陆笑麟反应太快,林馥只听到闷闷的响声,不说是炮仗,她都没意识到。
陆常进放完炮仗,笑着进来。
“一家人团聚,比过年还高兴。”
“汪汪汪——”
樱花龇牙冲着陆常进一顿叫。
陆常进吓得倒退两步。
傅桃打完儿子,又去打儿子的狗。
林馥拦也不是,不拦也不是。
陆笑麟凭一己之力,让这个家热闹得象菜市场。
陆斯年幽幽看着。
林馥憋笑没憋住,气不过,掐了两把身旁的男人。
饭桌上,陆笑麟毫不客气,每道菜都是第一个吃,林馥的菜都是他夹到碗里。
林馥吃到一半去卫生间,陆笑麟立马放下筷子跟过去。
“是不是不舒服?”
男人弯腰看她。
林馥干呕两声,漱口,“没什么,只是闻到羊肉有点恶心。”
“我还以为是桃花糕里山楂的问题。”
“山楂怎么了?”
林馥觉得挺好吃,点心有一点酸味,挺开胃的。
陆笑麟眯起眼,“我就知道你没有认真看手册,山楂会增加流产风险。”
林馥恍然。
“怪不得你刚刚抢着吃……”
“怎么,以为我猪瘾犯了,跟你抢吃的?”
陆笑麟得意极了,一副赶快夸我的表情。
林馥哪有心思夸他。
女人按住小腹,面露担忧。
他扶住她的肩膀,“一点点没事,下次吃东西让我先来。”
“也怪我自己没注意。”
前世林馥吐得不行,就没几样食物能吃下肚,孕期忌口的东西几乎没记住,现在好了,胃口好,烦恼也多。
回到桌上,陆笑麟把羊肉端开。
陆常进奇怪道:“你不是最喜欢吃羊肉?”
“今天不想吃。”
傅桃盯他。
陆笑麟完全不搭理,餐桌礼仪顾不了一点,挪完羊肉,又去端鱼汤。
林馥扯他衣服。
陆笑麟收手。
陆斯年让吴嫂把鱼汤和蒸鱼都换过去。
陆笑麟看向哥哥。
陆斯年说:“我今天也不想吃鱼。”
……
行。
弟弟挑嘴,弟弟挑完,哥哥挑。
陆常进没说什么。
经历的刺激多了,对两个“逆子”的操作已经习以为常。
傅桃看不过眼。
“看看你们父子怎么过的日子,乱七八糟,没有一点规矩。”
陆笑麟正等着呢。
“你有规矩,离家出走这么多年。”
……
……
……
其他人反应如何,林馥也不敢看,她盯着自己碗里的菜就够尴尬的。
傅桃被噎得放了筷子。
陆常进频频点头,仿佛这是小儿子这辈子说过最悦耳的话,但在媳妇看过来时,又频频摇头。
“臭小子,怎么跟你妈说话?”
陆笑麟懒得搭理。
打一枪,走位,等场面平息后,接着打枪。
犯贱这一块,没有人比他更专业。
陆斯年问:“妈,你这年在美国怎么样?”
傅桃说不如以前好做,但总得继续做。
两人全程没提白亦玫。
林馥心想,果然跟陆笑麟说的一样,傅桃收拾过陆斯年,现在轮到他们。
不过,他们只是在一起了,为什么要挨收拾?
饭毕。
陆常进叫两个儿子单独说话。
陆笑麟不想去,赖不掉,索性拖傅桃下水,“妈怎么不跟我们一起,她又不管我们父子了吗?”

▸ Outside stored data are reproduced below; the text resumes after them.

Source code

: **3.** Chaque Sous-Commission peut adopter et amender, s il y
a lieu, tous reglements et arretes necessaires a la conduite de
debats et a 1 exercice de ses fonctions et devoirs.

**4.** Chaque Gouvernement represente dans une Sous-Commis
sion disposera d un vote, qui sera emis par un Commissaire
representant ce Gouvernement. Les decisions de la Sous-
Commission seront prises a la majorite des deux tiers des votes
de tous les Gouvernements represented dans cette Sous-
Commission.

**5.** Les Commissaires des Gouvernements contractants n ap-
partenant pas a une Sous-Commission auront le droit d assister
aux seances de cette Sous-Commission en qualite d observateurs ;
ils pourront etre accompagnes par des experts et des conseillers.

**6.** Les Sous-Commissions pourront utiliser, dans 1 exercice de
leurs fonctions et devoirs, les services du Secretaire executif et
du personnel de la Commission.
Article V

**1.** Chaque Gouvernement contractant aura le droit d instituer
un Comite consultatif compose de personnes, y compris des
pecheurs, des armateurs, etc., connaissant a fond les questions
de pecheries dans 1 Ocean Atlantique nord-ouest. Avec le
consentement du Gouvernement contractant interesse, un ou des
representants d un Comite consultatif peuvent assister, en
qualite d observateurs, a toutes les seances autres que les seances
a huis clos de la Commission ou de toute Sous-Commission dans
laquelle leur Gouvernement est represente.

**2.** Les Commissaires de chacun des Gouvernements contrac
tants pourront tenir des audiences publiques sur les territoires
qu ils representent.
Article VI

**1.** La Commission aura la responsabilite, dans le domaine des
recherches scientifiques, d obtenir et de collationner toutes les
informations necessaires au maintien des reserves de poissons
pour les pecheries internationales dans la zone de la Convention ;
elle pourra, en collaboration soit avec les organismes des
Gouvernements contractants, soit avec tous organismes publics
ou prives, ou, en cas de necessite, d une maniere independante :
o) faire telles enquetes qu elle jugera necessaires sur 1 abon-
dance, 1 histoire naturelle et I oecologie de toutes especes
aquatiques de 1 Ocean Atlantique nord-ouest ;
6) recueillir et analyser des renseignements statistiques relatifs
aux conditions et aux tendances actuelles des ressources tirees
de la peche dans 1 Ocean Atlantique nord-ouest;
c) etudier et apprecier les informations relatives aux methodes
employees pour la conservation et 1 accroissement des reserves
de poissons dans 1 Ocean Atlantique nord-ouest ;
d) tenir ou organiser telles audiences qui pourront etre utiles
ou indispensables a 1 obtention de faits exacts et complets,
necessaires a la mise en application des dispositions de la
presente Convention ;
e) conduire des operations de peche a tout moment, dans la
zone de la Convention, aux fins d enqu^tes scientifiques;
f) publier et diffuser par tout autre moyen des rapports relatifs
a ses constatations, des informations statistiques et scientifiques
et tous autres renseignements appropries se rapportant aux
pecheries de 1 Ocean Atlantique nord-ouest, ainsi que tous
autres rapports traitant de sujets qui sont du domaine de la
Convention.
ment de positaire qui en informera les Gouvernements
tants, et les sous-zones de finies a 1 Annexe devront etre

傅桃忍无可忍,“你留下来也可以,那就别怪我不客气。”
陆笑麟坐起来,握住林馥的手,琥珀色的眼眸不停闪铄,他的手很冷,好久没这么冷过了。
林馥尽量把手心的暖意送过去。
男人抬眸,又飞快低头。
侧过脸,不敢再留恋她的面庞,跟着陆常进离开。
陆斯年在看林馥。
陆笑麟过去环住哥哥的肩膀,推着往前走,“她不会回头了。”
“我知道。”
“恭喜你,哥,喜得贵子啊。”
“……”
陆斯年冷冷推开他。
陆笑麟又凑到陆常进身边,“爸,恭喜你当爷爷。”
陆常进停住脚步,回头看了小儿子一眼。
陆笑麟似笑非笑。
陆常进拿拐杖打了他一下,“不许再提那个女人的事,你们非要把我气死吗?”
“你本来就要当爷爷了,爱信不信。”
陆笑麟说话时瞥向哥哥陆斯年。
陆斯年脸色发白,整个人还算镇定。
陆笑麟坐进懒人沙发,沐浴在阳光中,琥珀色的眼眸说不出的清浅迷离。
他没怎么听老爸讲话,集团的事,跟他没关系,陆斯年的计划,也跟他没关系。
“不知道妈跟林馥嚼什么舌根……”
某人关心的事只有这一件。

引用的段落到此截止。